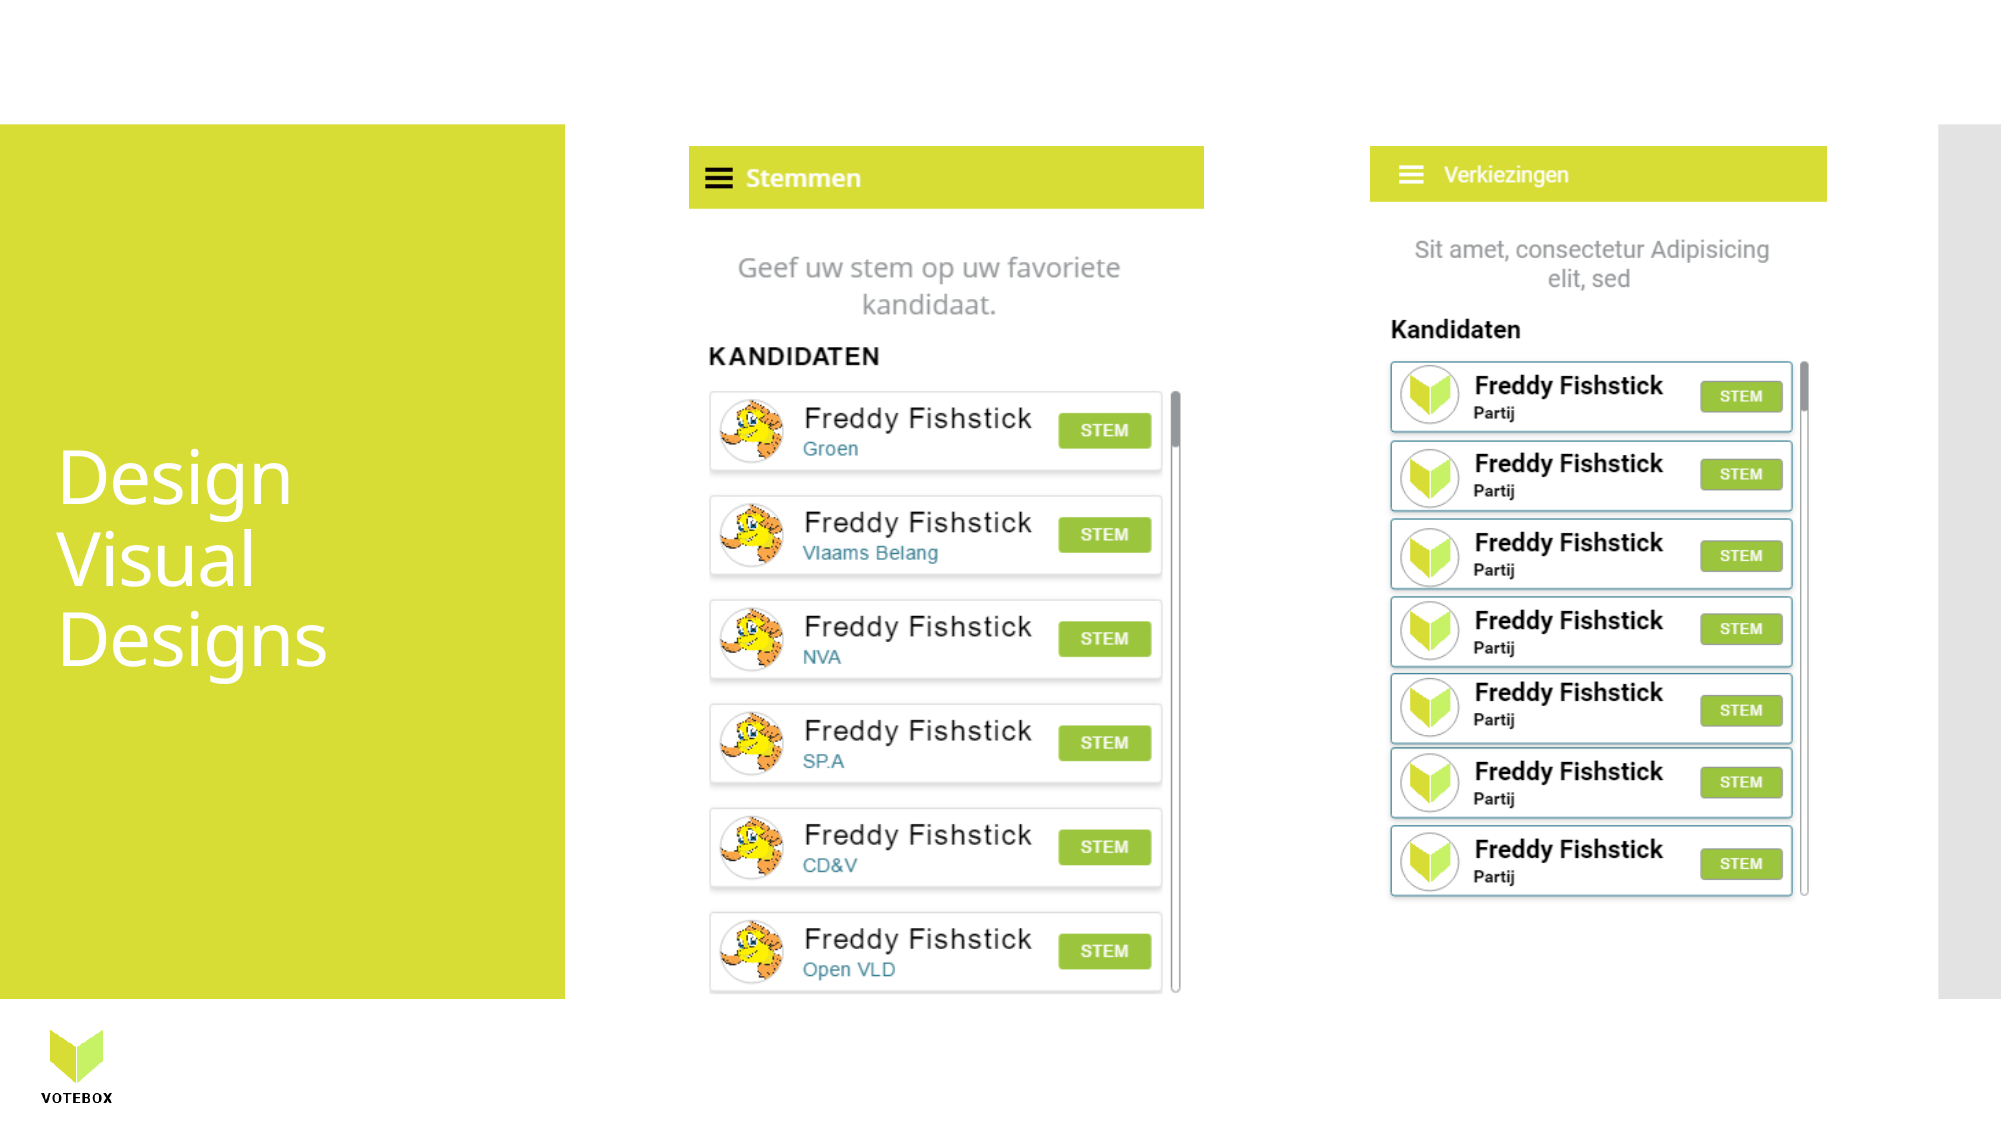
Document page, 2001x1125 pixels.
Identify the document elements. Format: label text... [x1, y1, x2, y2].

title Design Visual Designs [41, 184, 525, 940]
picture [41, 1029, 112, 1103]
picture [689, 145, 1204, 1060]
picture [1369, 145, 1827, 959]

━━━━━━━━

**PROMPT**
Output the line that contains "Identify the document", followed by every later line in the listing, with no line omitted and none added.

**WRITTEN ANSWER**
Identify the document elements. Format: label text... [x1, y1, x2, y2].

title Design Visual Designs [41, 184, 525, 940]
picture [41, 1029, 112, 1103]
picture [689, 145, 1204, 1060]
picture [1369, 145, 1827, 959]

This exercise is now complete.